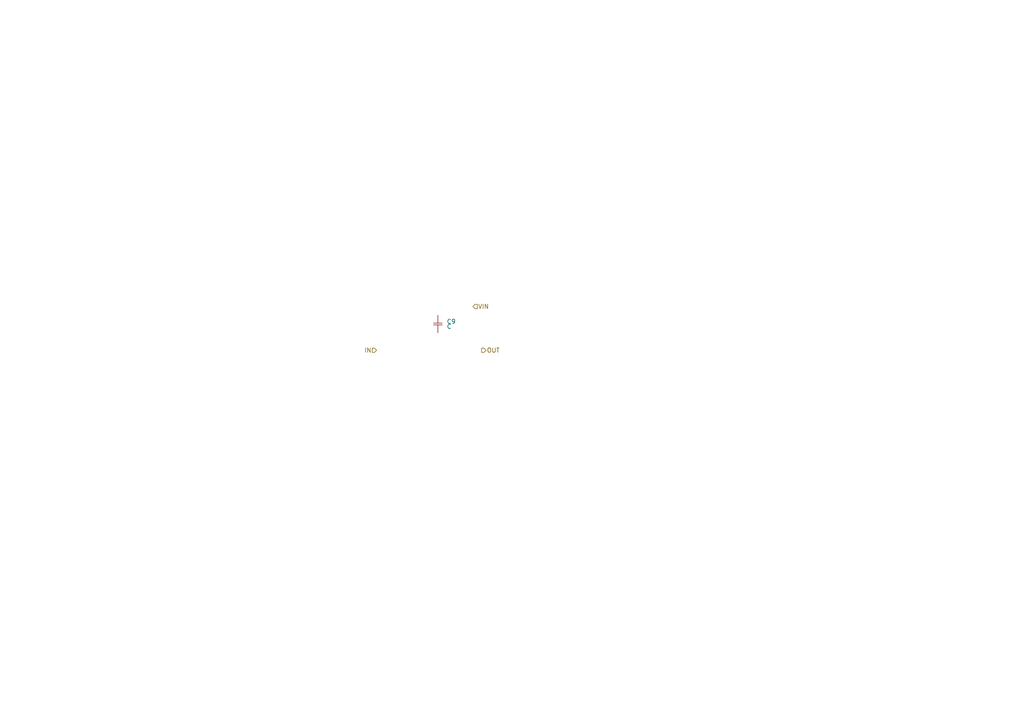
<source format=kicad_sch>
(kicad_sch (version 20230121) (generator eeschema)

  (uuid 569bea09-546d-439d-b031-b626b335468c)

  (paper "A4")

  


  (hierarchical_label "IN" (shape input) (at 109.22 101.6 180) (fields_autoplaced)
    (effects (font (size 1.27 1.27)) (justify right))
    (uuid 3dae6ad0-0648-44c0-a402-fd6313648843)
  )
  (hierarchical_label "OUT" (shape output) (at 139.7 101.6 0) (fields_autoplaced)
    (effects (font (size 1.27 1.27)) (justify left))
    (uuid 73f1901f-ec06-42a9-ac09-1b44035839c6)
  )
  (hierarchical_label "VIN" (shape input) (at 137.16 88.9 0) (fields_autoplaced)
    (effects (font (size 1.27 1.27)) (justify left))
    (uuid d90e8018-5b08-4e44-b0d8-b83633308b7b)
  )

  (symbol (lib_id "generic:C") (at 127 93.98 180) (unit 1)
    (in_bom yes) (on_board yes) (dnp no)
    (uuid bd685d49-bd18-4836-8ffe-e63d4cd5e72a)
    (property "Reference" "C9" (at 129.54 93.98 0)
      (effects (font (size 1.27 1.27)) (justify right top))
    )
    (property "Value" "C" (at 129.54 93.98 0)
      (effects (font (size 1.27 1.27)) (justify right bottom))
    )
    (property "Footprint" "SMT:0603" (at 127 91.44 0)
      (effects (font (size 1.27 1.27)) hide)
    )
    (property "Datasheet" "" (at 127 93.98 0)
      (effects (font (size 1.27 1.27)) hide)
    )
    (pin "2" (uuid 3de57a1e-6239-4868-ab0c-92a62410a2a1))
    (pin "1" (uuid 75b345a1-cdfd-481a-8eb1-e329a3205065))
    (instances
      (project "pcb"
        (path "/6bb3bad6-1a89-4624-b34d-6ddda7dd16d2/a1633893-7d18-4239-9b7c-f8bd0313c9ac/2397e502-e64e-458b-a63b-42d69ae650bc"
          (reference "C9") (unit 1)
        )
        (path "/6bb3bad6-1a89-4624-b34d-6ddda7dd16d2/a1633893-7d18-4239-9b7c-f8bd0313c9ac/6715c8cd-ec6d-4e1f-b4ff-26190f3ce6f4"
          (reference "C16") (unit 1)
        )
        (path "/6bb3bad6-1a89-4624-b34d-6ddda7dd16d2/a1633893-7d18-4239-9b7c-f8bd0313c9ac/6104c56f-042b-4ec4-84ff-25b6499ca487"
          (reference "C17") (unit 1)
        )
        (path "/6bb3bad6-1a89-4624-b34d-6ddda7dd16d2/a1633893-7d18-4239-9b7c-f8bd0313c9ac/e05f7e81-dd27-478d-952b-f18675a948b0"
          (reference "C18") (unit 1)
        )
        (path "/6bb3bad6-1a89-4624-b34d-6ddda7dd16d2/a1633893-7d18-4239-9b7c-f8bd0313c9ac/0fd33900-1d36-42ac-966c-e25f65cfab1c"
          (reference "C19") (unit 1)
        )
        (path "/6bb3bad6-1a89-4624-b34d-6ddda7dd16d2/a1633893-7d18-4239-9b7c-f8bd0313c9ac/f4a25062-16e6-4093-bc95-b00628964641"
          (reference "C26") (unit 1)
        )
        (path "/6bb3bad6-1a89-4624-b34d-6ddda7dd16d2/a1633893-7d18-4239-9b7c-f8bd0313c9ac/042f0f9e-48e6-48c3-bd74-295a981a8c29"
          (reference "C27") (unit 1)
        )
        (path "/6bb3bad6-1a89-4624-b34d-6ddda7dd16d2/a1633893-7d18-4239-9b7c-f8bd0313c9ac/517b0879-2e09-410c-87d8-24b1e2f22f63"
          (reference "C28") (unit 1)
        )
        (path "/6bb3bad6-1a89-4624-b34d-6ddda7dd16d2/cf06c8f1-72a1-4879-a288-af6ae3d7aa3c/2397e502-e64e-458b-a63b-42d69ae650bc"
          (reference "C31") (unit 1)
        )
        (path "/6bb3bad6-1a89-4624-b34d-6ddda7dd16d2/cf06c8f1-72a1-4879-a288-af6ae3d7aa3c/6715c8cd-ec6d-4e1f-b4ff-26190f3ce6f4"
          (reference "C32") (unit 1)
        )
        (path "/6bb3bad6-1a89-4624-b34d-6ddda7dd16d2/cf06c8f1-72a1-4879-a288-af6ae3d7aa3c/e05f7e81-dd27-478d-952b-f18675a948b0"
          (reference "C30") (unit 1)
        )
        (path "/6bb3bad6-1a89-4624-b34d-6ddda7dd16d2/cf06c8f1-72a1-4879-a288-af6ae3d7aa3c/6104c56f-042b-4ec4-84ff-25b6499ca487"
          (reference "C29") (unit 1)
        )
        (path "/6bb3bad6-1a89-4624-b34d-6ddda7dd16d2/cf06c8f1-72a1-4879-a288-af6ae3d7aa3c/0fd33900-1d36-42ac-966c-e25f65cfab1c"
          (reference "C33") (unit 1)
        )
        (path "/6bb3bad6-1a89-4624-b34d-6ddda7dd16d2/cf06c8f1-72a1-4879-a288-af6ae3d7aa3c/f4a25062-16e6-4093-bc95-b00628964641"
          (reference "C36") (unit 1)
        )
        (path "/6bb3bad6-1a89-4624-b34d-6ddda7dd16d2/cf06c8f1-72a1-4879-a288-af6ae3d7aa3c/042f0f9e-48e6-48c3-bd74-295a981a8c29"
          (reference "C34") (unit 1)
        )
        (path "/6bb3bad6-1a89-4624-b34d-6ddda7dd16d2/cf06c8f1-72a1-4879-a288-af6ae3d7aa3c/517b0879-2e09-410c-87d8-24b1e2f22f63"
          (reference "C35") (unit 1)
        )
      )
    )
  )
)

</source>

◆ ◆ ◆ ◆

What is being asked:
Could each line of the data be written out exactly, with no pictures included?

Finished task:
<source format=kicad_sch>
(kicad_sch (version 20230121) (generator eeschema)

  (uuid 569bea09-546d-439d-b031-b626b335468c)

  (paper "A4")

  


  (hierarchical_label "IN" (shape input) (at 109.22 101.6 180) (fields_autoplaced)
    (effects (font (size 1.27 1.27)) (justify right))
    (uuid 3dae6ad0-0648-44c0-a402-fd6313648843)
  )
  (hierarchical_label "OUT" (shape output) (at 139.7 101.6 0) (fields_autoplaced)
    (effects (font (size 1.27 1.27)) (justify left))
    (uuid 73f1901f-ec06-42a9-ac09-1b44035839c6)
  )
  (hierarchical_label "VIN" (shape input) (at 137.16 88.9 0) (fields_autoplaced)
    (effects (font (size 1.27 1.27)) (justify left))
    (uuid d90e8018-5b08-4e44-b0d8-b83633308b7b)
  )

  (symbol (lib_id "generic:C") (at 127 93.98 180) (unit 1)
    (in_bom yes) (on_board yes) (dnp no)
    (uuid bd685d49-bd18-4836-8ffe-e63d4cd5e72a)
    (property "Reference" "C9" (at 129.54 93.98 0)
      (effects (font (size 1.27 1.27)) (justify right top))
    )
    (property "Value" "C" (at 129.54 93.98 0)
      (effects (font (size 1.27 1.27)) (justify right bottom))
    )
    (property "Footprint" "SMT:0603" (at 127 91.44 0)
      (effects (font (size 1.27 1.27)) hide)
    )
    (property "Datasheet" "" (at 127 93.98 0)
      (effects (font (size 1.27 1.27)) hide)
    )
    (pin "2" (uuid 3de57a1e-6239-4868-ab0c-92a62410a2a1))
    (pin "1" (uuid 75b345a1-cdfd-481a-8eb1-e329a3205065))
    (instances
      (project "pcb"
        (path "/6bb3bad6-1a89-4624-b34d-6ddda7dd16d2/a1633893-7d18-4239-9b7c-f8bd0313c9ac/2397e502-e64e-458b-a63b-42d69ae650bc"
          (reference "C9") (unit 1)
        )
        (path "/6bb3bad6-1a89-4624-b34d-6ddda7dd16d2/a1633893-7d18-4239-9b7c-f8bd0313c9ac/6715c8cd-ec6d-4e1f-b4ff-26190f3ce6f4"
          (reference "C16") (unit 1)
        )
        (path "/6bb3bad6-1a89-4624-b34d-6ddda7dd16d2/a1633893-7d18-4239-9b7c-f8bd0313c9ac/6104c56f-042b-4ec4-84ff-25b6499ca487"
          (reference "C17") (unit 1)
        )
        (path "/6bb3bad6-1a89-4624-b34d-6ddda7dd16d2/a1633893-7d18-4239-9b7c-f8bd0313c9ac/e05f7e81-dd27-478d-952b-f18675a948b0"
          (reference "C18") (unit 1)
        )
        (path "/6bb3bad6-1a89-4624-b34d-6ddda7dd16d2/a1633893-7d18-4239-9b7c-f8bd0313c9ac/0fd33900-1d36-42ac-966c-e25f65cfab1c"
          (reference "C19") (unit 1)
        )
        (path "/6bb3bad6-1a89-4624-b34d-6ddda7dd16d2/a1633893-7d18-4239-9b7c-f8bd0313c9ac/f4a25062-16e6-4093-bc95-b00628964641"
          (reference "C26") (unit 1)
        )
        (path "/6bb3bad6-1a89-4624-b34d-6ddda7dd16d2/a1633893-7d18-4239-9b7c-f8bd0313c9ac/042f0f9e-48e6-48c3-bd74-295a981a8c29"
          (reference "C27") (unit 1)
        )
        (path "/6bb3bad6-1a89-4624-b34d-6ddda7dd16d2/a1633893-7d18-4239-9b7c-f8bd0313c9ac/517b0879-2e09-410c-87d8-24b1e2f22f63"
          (reference "C28") (unit 1)
        )
        (path "/6bb3bad6-1a89-4624-b34d-6ddda7dd16d2/cf06c8f1-72a1-4879-a288-af6ae3d7aa3c/2397e502-e64e-458b-a63b-42d69ae650bc"
          (reference "C31") (unit 1)
        )
        (path "/6bb3bad6-1a89-4624-b34d-6ddda7dd16d2/cf06c8f1-72a1-4879-a288-af6ae3d7aa3c/6715c8cd-ec6d-4e1f-b4ff-26190f3ce6f4"
          (reference "C32") (unit 1)
        )
        (path "/6bb3bad6-1a89-4624-b34d-6ddda7dd16d2/cf06c8f1-72a1-4879-a288-af6ae3d7aa3c/e05f7e81-dd27-478d-952b-f18675a948b0"
          (reference "C30") (unit 1)
        )
        (path "/6bb3bad6-1a89-4624-b34d-6ddda7dd16d2/cf06c8f1-72a1-4879-a288-af6ae3d7aa3c/6104c56f-042b-4ec4-84ff-25b6499ca487"
          (reference "C29") (unit 1)
        )
        (path "/6bb3bad6-1a89-4624-b34d-6ddda7dd16d2/cf06c8f1-72a1-4879-a288-af6ae3d7aa3c/0fd33900-1d36-42ac-966c-e25f65cfab1c"
          (reference "C33") (unit 1)
        )
        (path "/6bb3bad6-1a89-4624-b34d-6ddda7dd16d2/cf06c8f1-72a1-4879-a288-af6ae3d7aa3c/f4a25062-16e6-4093-bc95-b00628964641"
          (reference "C36") (unit 1)
        )
        (path "/6bb3bad6-1a89-4624-b34d-6ddda7dd16d2/cf06c8f1-72a1-4879-a288-af6ae3d7aa3c/042f0f9e-48e6-48c3-bd74-295a981a8c29"
          (reference "C34") (unit 1)
        )
        (path "/6bb3bad6-1a89-4624-b34d-6ddda7dd16d2/cf06c8f1-72a1-4879-a288-af6ae3d7aa3c/517b0879-2e09-410c-87d8-24b1e2f22f63"
          (reference "C35") (unit 1)
        )
      )
    )
  )
)

</source>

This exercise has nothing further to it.